Я взял еще одно печенье, с чашкой в руке отошел к окну и какое-то время бездумно смотрел на укутанный ночным мраком город. Ближе к центру темнота казалась не столь беспросветной, там растекались отблески уличного освещения, а на шпилях башен горели сигнальные огни. Да еще высоко-высоко, среди тусклых звезд мигала оранжевая точка, отмечавшая полет грузового дирижабля.
От меня пахнет смертью?
Вздор! Это всего лишь дым.
Дым, и не более того. Но вымыться в любом случае не помешает.
И я отправился в ванную комнату.
Первым делом запер за собой дверь, потом убрал на полку хронометр, бумажник и оба пистолета и подошел к огромной медной ванне, что стояла посреди комнаты на кованых звериных лапах.
Невесть с чего накатила усталость, я оперся о холодный металл и вдруг осознал, что весь горю огнем. Аггельская чума, не донимавшая меня целый день, вернулась, и возникло ощущение, будто я вновь бегу по охваченному пожаром коридору, только теперь нет смоченных водой штор, да и вообще – пламя внутри.

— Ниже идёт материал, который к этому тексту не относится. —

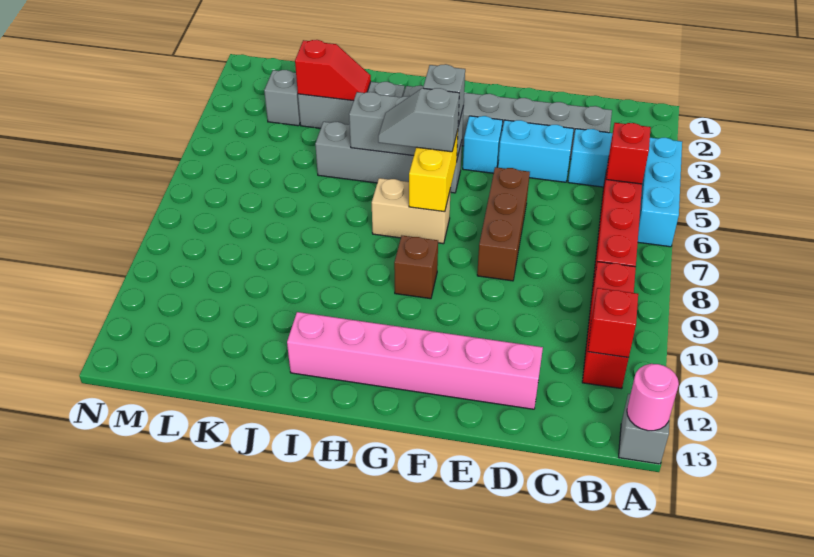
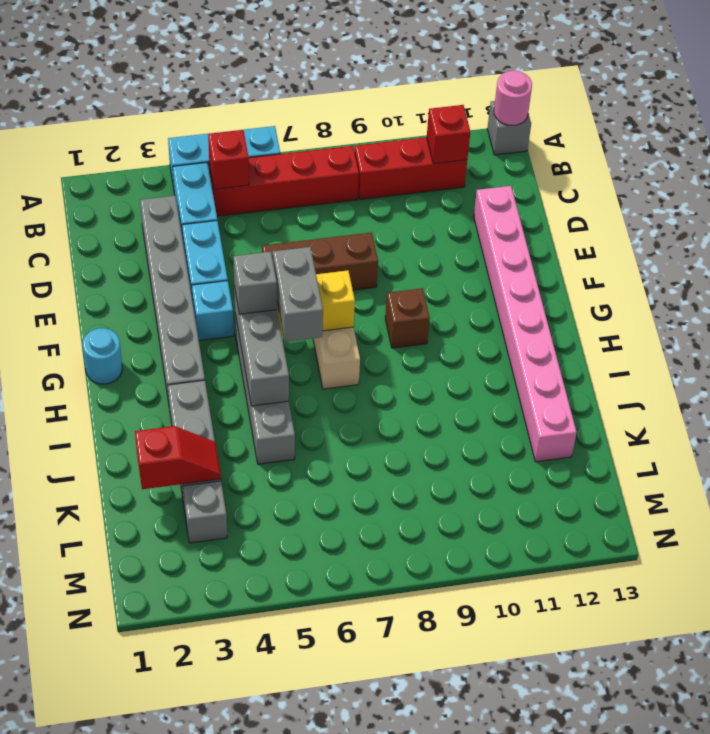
pink brick D12:I12 level 1 -> pink brick D12:K12 level 1
none -> cyan round brick G1 level 1
grey slope G6:H6 level 3 top G -> grey brick G6:H6 level 3
red slope J3:K3 level 2 top K -> red slope K2:K3 level 2 top 2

Бубоны налились алым свечением; я выкрутил вентиль с холодной водой и сунул руки под студеную струю, но особого облегчения это не принесло.
Сердце колотилось неровно-нервно, во рту стоял вкус крови.
Тогда улегся в пустую ванну, будто вампир в гроб, и холодная медь неожиданно быстро остудила бушевавший внутри пожар. Стало зябко; я поежился и открыл второй кран, труба от которого уходила к пузатому баку с трепетавшим внизу пламенем газовой горелки, отрегулировал напор обеих струй, заткнул деревянную пробку и расслабился, наслаждаясь тишиной и спокойствием. Мне больше не было ни холодно, ни жарко, потихоньку начала накатывать спокойствием и отдохновением полудрема…
Очнуться заставило дуновение холодного воздуха.
– Я ведь запер дверь! – с укоризной произнес я, не поворачивая головы.
– Тебе никогда не говорили, как опасно засыпать в ванне? – с тихим смешком поинтересовалась Елизавета-Мария. – Ты можешь уснуть и больше не проснуться. Никогда.
– Все мы когда-нибудь уснем и не проснемся. Жизнь полна неожиданностей.
– …сказал Иуда Искариот, принимая тридцать серебреников, – дополнила суккуб мое высказывание и с усмешкой продолжила: – Но с весьма предсказуемым итогом, впрочем, – как добавил он, накидывая на шею петлю.
– В самом деле? – хмыкнул я.
– Так говорят, – беспечно отозвалась девушка, и тонкие пальчики легли мне на затылок и макушку, взъерошили волосы, надавили, массируя кожу. – Подумай, Лео, как легко мне было бы приложить малую толику усилий и продержать тебя под водой минуту или две…
– Брось!
– Ты ничуть этого не боишься?
– Риск утонуть в собственной ванне не входит в первую десятку моих страхов.
– О, поведай же мне их, – тихонько промурлыкала Елизавета-Мария на ухо. – Я так хочу узнать тебя получше…
– Сгинь, – потребовал я.
– Рано или поздно я выведаю все твои тайны.
– Только зря потратишь время.
– Тогда расскажи сам. – Девушка отодвинулась от ванны и встала напротив зеркала, любуясь отражением своего обнаженного тела. – Начни с того, как ты стал убийцей, Лео.
– Я не убийца.
Елизавета-Мария пропустила мой ответ мимо ушей.
– Сколько человек на твоей совести, а? – спросила она. – Сколько душ ты загубил, Лео?
– Если говорить о моей совести, то она чиста. Да, мне приходилось убивать, но я просто защищался, и только.
– В самом деле? – рассмеялась девушка, на этот раз совершенно искренне, от всего сердца. – Ты действительно в это веришь? Сегодня ты тоже убил, защищая собственную жизнь?
Я промолчал. Хотел ответить утвердительно, но вспомнил, как стрелял в спину, и промолчал. Грабитель с огнеметом уже уходил; он был повинен во множестве смертей, но конкретно в тот момент ничем мне не угрожал.
Я просто хотел отомстить за свои страх и боль. Желал убить его и убил. Взял на себя роль высшего судии.
Признаваться в этом не хотелось. Да я и не стал.
Но только закрыл глаза, как суккуб немедленно плеснула мне в лицо пригоршню воды.
– Если не собираешься разговаривать со мной, будь добр – исчезни, – потребовала она, – совместный прием ванны чреват для тебя потерей контроля, а ты такой нежный и ранимый. Или рискнешь?